Text
Start of Block
Cucurbitacin I induces pro-death autophagy in A549 cells via the ERK-mTOR-STAT3 signaling pathway

  • J Cell Biochem. 2018 Jul;119(7):6104-6112. doi: 10.1002/jcb.26808.
Yinyun Ni  1 Sisi Wu  1  2 Xiangxiu Wang  1 Guonian Zhu  1 Xuemei Chen  1 Yu Ding  1 Wei Jiang  2
Affiliations
  • 1. Research Core Facility, West China Hospital, Sichuan University, Chengdu, Sichuan, P. R. China.
  • 2. Molecular Medicine Research Center, State Key Laboratory of Biotherapy, West China Hospital, Sichuan University, Chengdu, Sichuan, P. R. China.
End of Block
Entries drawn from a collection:
Start of Block
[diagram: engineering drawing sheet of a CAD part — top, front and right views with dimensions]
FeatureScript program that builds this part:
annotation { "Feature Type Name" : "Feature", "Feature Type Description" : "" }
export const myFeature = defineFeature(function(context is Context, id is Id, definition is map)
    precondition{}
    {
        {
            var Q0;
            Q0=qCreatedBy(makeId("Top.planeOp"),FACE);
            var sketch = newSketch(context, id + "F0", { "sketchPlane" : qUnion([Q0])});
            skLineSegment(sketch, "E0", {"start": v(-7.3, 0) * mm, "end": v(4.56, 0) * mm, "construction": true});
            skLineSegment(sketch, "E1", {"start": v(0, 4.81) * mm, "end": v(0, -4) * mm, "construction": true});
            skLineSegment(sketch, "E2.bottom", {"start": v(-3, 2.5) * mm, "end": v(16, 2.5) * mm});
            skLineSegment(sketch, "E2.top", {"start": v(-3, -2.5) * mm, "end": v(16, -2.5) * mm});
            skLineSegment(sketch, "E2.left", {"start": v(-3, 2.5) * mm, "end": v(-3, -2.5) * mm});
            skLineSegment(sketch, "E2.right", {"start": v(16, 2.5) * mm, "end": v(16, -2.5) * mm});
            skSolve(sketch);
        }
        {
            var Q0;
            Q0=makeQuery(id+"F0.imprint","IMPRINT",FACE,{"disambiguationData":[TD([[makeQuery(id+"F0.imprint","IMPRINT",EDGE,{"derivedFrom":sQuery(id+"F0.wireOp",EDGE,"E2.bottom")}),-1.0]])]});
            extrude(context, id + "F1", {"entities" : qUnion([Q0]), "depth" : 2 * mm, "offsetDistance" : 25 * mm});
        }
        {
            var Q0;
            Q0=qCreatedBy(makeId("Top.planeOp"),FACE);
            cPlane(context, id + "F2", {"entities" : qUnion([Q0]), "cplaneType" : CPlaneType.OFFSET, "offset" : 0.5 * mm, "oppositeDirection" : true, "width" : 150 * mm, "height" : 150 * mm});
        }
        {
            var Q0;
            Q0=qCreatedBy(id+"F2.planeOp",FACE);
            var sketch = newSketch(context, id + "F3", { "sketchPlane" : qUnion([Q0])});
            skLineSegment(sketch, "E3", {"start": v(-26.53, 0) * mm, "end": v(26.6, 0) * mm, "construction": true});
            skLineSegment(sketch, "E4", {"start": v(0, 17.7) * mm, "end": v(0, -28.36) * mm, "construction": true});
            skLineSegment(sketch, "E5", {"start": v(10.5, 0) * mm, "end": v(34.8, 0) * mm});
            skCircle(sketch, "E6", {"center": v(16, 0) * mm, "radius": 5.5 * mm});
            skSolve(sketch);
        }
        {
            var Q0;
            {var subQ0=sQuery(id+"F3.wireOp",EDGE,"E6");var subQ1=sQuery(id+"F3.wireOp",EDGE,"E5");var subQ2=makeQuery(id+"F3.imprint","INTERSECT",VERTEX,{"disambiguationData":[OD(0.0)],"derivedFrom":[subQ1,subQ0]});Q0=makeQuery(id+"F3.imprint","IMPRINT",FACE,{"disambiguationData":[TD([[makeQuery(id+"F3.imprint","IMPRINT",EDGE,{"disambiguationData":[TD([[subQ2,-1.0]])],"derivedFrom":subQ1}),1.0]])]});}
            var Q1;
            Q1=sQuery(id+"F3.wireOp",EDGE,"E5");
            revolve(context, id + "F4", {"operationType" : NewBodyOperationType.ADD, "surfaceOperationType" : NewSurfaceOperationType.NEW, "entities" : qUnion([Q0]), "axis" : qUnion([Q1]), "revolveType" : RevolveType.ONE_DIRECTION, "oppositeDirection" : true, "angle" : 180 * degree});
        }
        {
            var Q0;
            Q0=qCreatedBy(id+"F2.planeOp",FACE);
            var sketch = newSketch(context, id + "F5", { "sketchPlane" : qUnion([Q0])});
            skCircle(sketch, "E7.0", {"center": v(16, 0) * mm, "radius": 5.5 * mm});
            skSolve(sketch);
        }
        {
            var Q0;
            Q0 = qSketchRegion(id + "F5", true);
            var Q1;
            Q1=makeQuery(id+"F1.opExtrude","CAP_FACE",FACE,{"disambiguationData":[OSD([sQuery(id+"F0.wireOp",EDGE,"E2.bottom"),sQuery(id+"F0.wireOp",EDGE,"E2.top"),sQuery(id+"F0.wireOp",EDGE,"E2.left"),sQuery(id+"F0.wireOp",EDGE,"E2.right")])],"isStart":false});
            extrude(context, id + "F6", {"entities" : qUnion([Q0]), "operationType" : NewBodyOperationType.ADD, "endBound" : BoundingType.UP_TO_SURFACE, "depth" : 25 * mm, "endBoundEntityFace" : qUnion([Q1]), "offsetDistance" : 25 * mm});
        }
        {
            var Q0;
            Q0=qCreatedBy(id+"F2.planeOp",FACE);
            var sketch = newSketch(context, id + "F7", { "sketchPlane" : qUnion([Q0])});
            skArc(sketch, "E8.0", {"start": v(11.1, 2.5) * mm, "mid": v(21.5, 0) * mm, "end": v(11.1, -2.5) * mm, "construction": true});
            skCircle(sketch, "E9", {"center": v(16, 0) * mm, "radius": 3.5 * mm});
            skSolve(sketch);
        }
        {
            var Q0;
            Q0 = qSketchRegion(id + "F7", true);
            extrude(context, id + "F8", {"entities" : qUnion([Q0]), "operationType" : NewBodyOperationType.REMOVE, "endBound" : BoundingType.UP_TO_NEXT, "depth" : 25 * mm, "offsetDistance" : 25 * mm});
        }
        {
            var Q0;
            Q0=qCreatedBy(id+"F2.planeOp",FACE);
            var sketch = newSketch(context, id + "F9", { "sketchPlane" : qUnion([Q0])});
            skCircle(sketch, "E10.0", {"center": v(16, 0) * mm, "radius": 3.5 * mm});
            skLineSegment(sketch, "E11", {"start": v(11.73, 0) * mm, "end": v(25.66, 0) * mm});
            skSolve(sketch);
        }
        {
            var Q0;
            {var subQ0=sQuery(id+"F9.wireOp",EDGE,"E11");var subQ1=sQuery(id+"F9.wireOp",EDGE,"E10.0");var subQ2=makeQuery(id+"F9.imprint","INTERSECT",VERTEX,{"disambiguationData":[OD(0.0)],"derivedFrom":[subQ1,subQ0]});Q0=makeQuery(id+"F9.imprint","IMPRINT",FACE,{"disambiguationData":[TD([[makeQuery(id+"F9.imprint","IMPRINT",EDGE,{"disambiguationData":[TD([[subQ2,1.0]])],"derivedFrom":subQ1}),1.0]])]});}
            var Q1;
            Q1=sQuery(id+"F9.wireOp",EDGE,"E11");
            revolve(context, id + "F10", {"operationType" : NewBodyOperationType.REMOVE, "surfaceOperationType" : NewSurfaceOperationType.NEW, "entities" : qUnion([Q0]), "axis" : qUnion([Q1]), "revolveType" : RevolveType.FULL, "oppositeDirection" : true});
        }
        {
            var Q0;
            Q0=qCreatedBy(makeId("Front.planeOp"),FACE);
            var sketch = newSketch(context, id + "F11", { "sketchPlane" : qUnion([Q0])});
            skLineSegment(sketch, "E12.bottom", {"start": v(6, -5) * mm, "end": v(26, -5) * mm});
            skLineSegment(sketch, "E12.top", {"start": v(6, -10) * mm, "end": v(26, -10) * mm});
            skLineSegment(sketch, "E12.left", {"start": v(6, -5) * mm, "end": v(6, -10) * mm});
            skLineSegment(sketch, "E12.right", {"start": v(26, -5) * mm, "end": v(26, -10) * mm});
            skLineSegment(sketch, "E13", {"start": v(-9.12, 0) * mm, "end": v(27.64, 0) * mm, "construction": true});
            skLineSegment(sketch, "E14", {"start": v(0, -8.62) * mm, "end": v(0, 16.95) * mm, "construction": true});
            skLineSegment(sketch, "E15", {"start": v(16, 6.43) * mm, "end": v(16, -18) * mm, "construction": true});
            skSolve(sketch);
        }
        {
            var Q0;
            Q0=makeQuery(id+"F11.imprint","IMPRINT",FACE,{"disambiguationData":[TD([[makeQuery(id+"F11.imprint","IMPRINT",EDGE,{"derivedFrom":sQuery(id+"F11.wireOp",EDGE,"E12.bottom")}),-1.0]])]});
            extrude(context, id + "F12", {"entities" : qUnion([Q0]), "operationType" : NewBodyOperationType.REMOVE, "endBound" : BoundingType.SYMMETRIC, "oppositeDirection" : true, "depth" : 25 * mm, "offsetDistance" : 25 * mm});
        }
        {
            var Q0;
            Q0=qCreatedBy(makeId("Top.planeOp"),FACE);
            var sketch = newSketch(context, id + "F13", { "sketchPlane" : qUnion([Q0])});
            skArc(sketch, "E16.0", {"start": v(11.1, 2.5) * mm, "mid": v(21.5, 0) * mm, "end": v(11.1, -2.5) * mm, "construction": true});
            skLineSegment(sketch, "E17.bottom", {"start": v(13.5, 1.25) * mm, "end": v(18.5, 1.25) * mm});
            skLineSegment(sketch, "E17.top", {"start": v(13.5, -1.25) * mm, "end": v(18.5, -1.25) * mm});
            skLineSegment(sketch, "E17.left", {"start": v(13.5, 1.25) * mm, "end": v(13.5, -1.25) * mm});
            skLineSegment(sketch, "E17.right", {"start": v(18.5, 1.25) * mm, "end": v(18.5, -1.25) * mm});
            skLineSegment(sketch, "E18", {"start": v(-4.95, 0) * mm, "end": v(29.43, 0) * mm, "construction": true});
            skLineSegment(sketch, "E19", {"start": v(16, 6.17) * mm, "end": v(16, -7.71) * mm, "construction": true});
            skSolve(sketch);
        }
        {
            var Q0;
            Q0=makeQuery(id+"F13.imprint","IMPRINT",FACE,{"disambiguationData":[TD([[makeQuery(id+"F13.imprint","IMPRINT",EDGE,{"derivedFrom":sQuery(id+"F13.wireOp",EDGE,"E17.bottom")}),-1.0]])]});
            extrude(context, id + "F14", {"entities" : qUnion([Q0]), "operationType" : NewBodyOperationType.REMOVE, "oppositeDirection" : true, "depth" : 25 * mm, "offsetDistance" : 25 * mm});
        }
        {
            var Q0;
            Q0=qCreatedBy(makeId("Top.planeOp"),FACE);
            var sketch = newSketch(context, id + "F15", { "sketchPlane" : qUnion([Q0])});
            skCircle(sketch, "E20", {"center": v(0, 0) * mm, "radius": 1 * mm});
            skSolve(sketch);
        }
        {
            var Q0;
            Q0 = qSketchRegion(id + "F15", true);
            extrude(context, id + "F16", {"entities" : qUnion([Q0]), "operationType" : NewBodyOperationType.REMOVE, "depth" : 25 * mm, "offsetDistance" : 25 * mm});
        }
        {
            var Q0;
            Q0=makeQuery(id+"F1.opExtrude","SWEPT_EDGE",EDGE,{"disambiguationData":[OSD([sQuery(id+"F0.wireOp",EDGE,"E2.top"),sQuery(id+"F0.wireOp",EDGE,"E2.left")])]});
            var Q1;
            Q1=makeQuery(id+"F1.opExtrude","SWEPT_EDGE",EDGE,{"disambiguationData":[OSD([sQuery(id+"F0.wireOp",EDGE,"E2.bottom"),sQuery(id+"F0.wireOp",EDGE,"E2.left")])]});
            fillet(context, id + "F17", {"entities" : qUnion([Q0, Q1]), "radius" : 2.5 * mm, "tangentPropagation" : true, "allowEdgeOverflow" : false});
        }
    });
End of Block
Activity list
[1] Please duplicate the part of the cucurbitacin I article that opens with the words containing "Cucurbitacin I induces" and closes with "Jul;119(7):6104-6112. doi: 10.1002/jcb.26808.".
[2] Pick up the cucurbitacin I article at the point where it ends and keep writing it.
The listing is separate material, unconnected to the cucurbitacin I article.

Exercise answers
[1]
Cucurbitacin I induces pro-death autophagy in A549 cells via the ERK-mTOR-STAT3 signaling pathway

  • J Cell Biochem. 2018 Jul;119(7):6104-6112. doi: 10.1002/jcb.26808.

[2]
Abstract

Natural products are a great source of Cancer chemotherapeutic agents. In the present study, the Anticancer effects of cucurbitacin I on A549 cells were investigated. Cucurbitacin I decreased cell viability, inhibited colony formation, and induced Apoptosis in A549 cells. Cucurbitacin I caused accumulation of autophagosome and dose-dependent expression of LC3II protein. Autophagy inhibitors 3-methyladenine (3-MA) inhibited Autophagy induced by cucurbitacin I and relieved cucurbitacin I-triggered cell death and Apoptosis in A549 Cells. Cucurbitacin I treatment inhibits the ERK activation and the downstream phosphorylation level of mTOR and STAT3, but not the PI3K/Akt pathway. Furthermore, treatment with the mTOR Activator MHY-1485, which also suppressed cucurbitacin I-induced LC3II expression, and also reversed cucurbitacin I-induced cell death and Apoptosis. Taken together, these results suggest that cucurbitacin I induced pro-death Autophagy through ERK/mTOR/STAT3 signaling cascade in A549 cells.

Keywords
apoptosis; autophagy; cell viability; cucurbitacin I; mTOR.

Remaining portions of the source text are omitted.